Santa Cruz  –  wo Wale vorbeiziehen und Monarchfalter relaxen

Noch bis Ende März ist die Tierwelt im kalifornischen Santa Cruz besonders aktiv. Vor allem die orange-schwarzen Monarchfalter rauben dank ihrer Anmut dem Betrachter den Atem. Sie legen Tausende von Kilometer zurück auf dem Weg in wärmere Gefilde im Süden, um den Winter in einem geschützten Hain wie dem Natural Bridges State Park, dem einzigen Schmetterlingsreservat Kaliforniens, zu verbringen. In einer anderen Größenordnung spielt die nächste tierische Begegnung: Die Chance, Wale in der Bucht von Monterey vor Santa Cruz zu entdecken, liegt in den Wintermonaten Dezember bis April bei 90 Prozent. Denn um diese Zeit machen sich rund 20.000 Grauwale auf ihre jährliche Winterwanderung von Arktis in die warmen Lagunen der Baja California, vorbei an der Monterey Bay. Auch See-Elefanten tummeln sich in Santa Cruz. Mit einem Gewicht von zweieinhalb Tonnen sind sie die größten Robben der Welt, und eine der größten Brutkolonien beherbergt der Año Nuevo State Park am malerischen Highway 1, nur 22 Meilen nördlich von Santa Cruz. Weitere Informationen unter www.santacruz.org.
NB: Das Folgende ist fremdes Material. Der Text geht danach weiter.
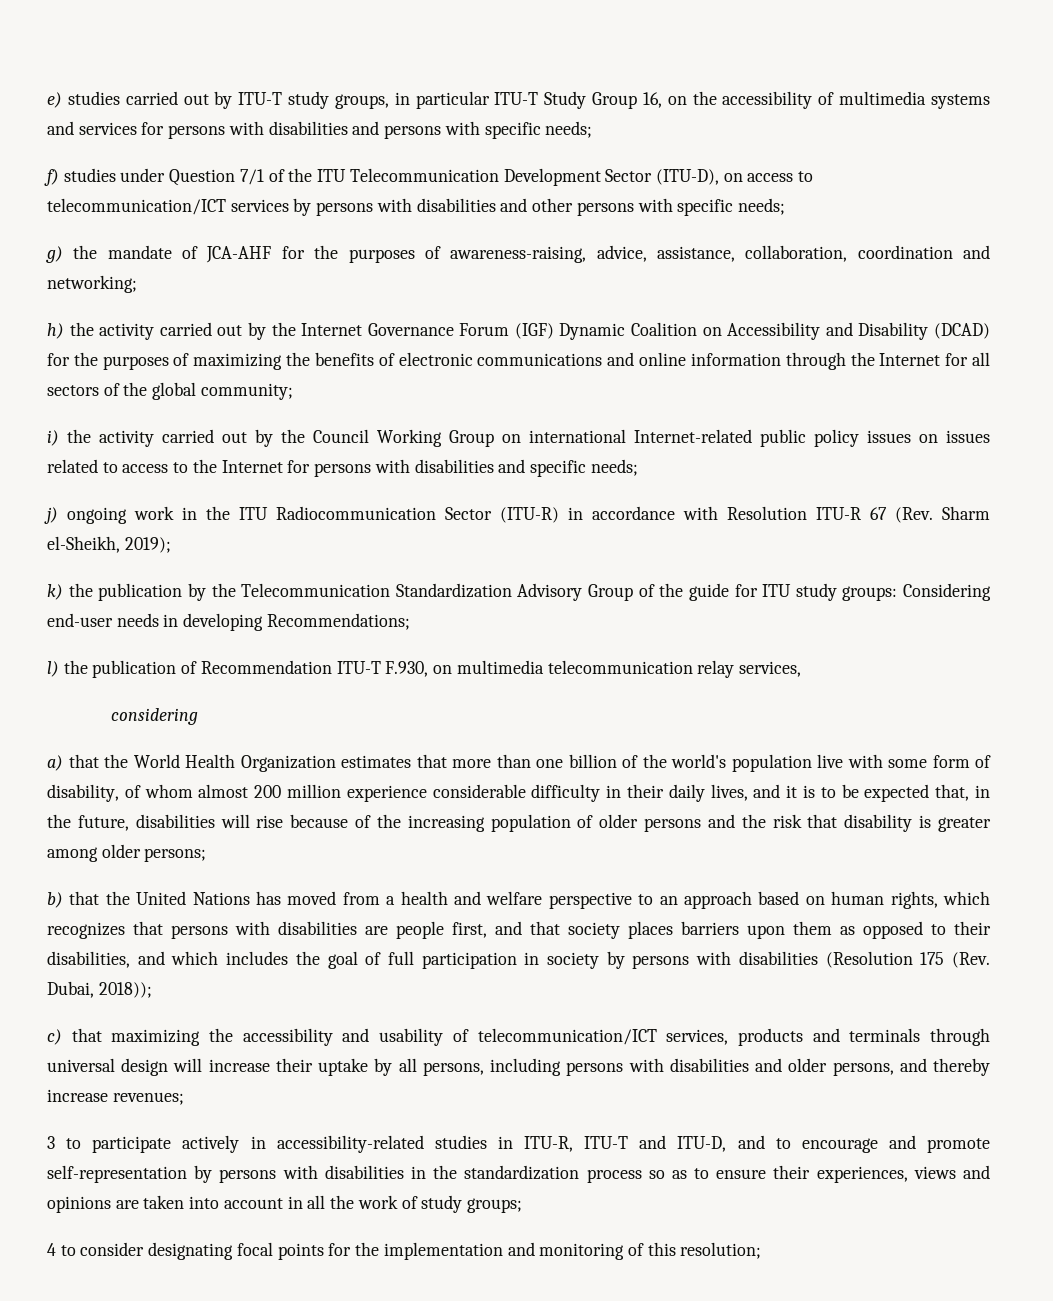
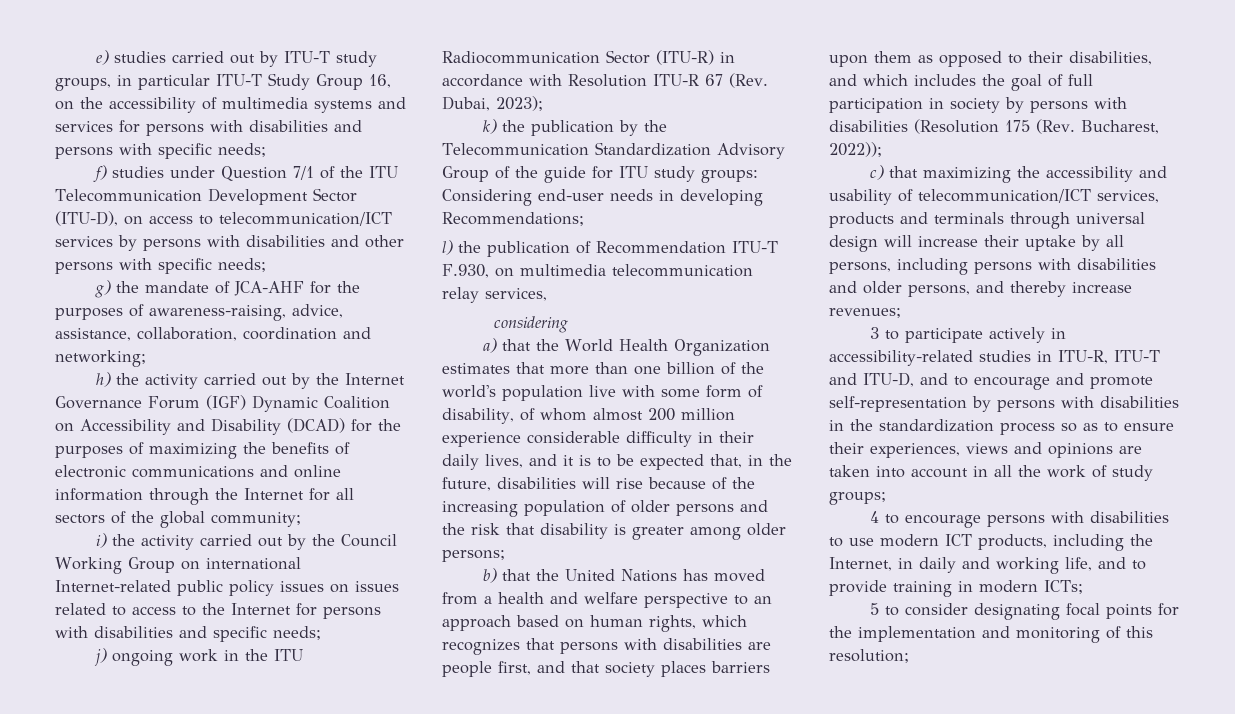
[942,506,990,520] [47,536,171,553] Sharm el-Sheikh, 2019); -> [442,96,543,111] Dubai, 2023);
[47,981,152,998] Dubai, 2018)); -> [1080,120,1159,134] [829,142,882,157] Bucharest, 2022));
(76, 1250) none -> [904,511,1169,528] [829,534,1153,551] [829,557,1146,574] [829,580,1083,597] [869,603,899,616] encourage persons with disabilities to use modern ICT products, including the Internet, in daily and working life, and to provide training in modern ICTs; // 5 to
 Teneriffa  –  Ein Ganzjahres-Paradies für kleine und große Meeressäuger

Auch rund um die größte der kanarischen Inseln fühlen sich Delfine und Wale wohl. Grund dafür sind das einzigartige Klima, die Nähstoffdichte und das ruhige Wasser, denn dank der Topographie der Insel ist sie vom Passatwind geschützt. Vor allem in den tiefen Gewässern zwischen Teneriffa und der Nachbarinsel La Gomera sind die großen Tümmler und Grindwale zuhause. Selten, aber auch ansässig sind noch viele weitere Delfinarten sowie der bis zu 18 Meter lange Pottwal. Vor der Küste Teneriffas übertrumpft diesen nur noch der Finnwal mit einer Größe von bis zu 25 Metern, der jedoch nur ab und zu hier vorbeischaut. Besucher der Insel haben viele Möglichkeiten sich die eindrucksvollen Tiere einmal aus nächster Nähe anzusehen. Ob ein fünfstündiger Ausflug entlang der Südküste inklusive Badepause und Mahlzeit auf einem großen Schiff oder ein zweistündiger Trip auf einem kleinen intimen Boot – verschiedene Unternehmen bieten zertifizierte und nachhaltige Wal- und Delfinbeobachtungen an. Weitere Informationen unter www.webtenerife.de.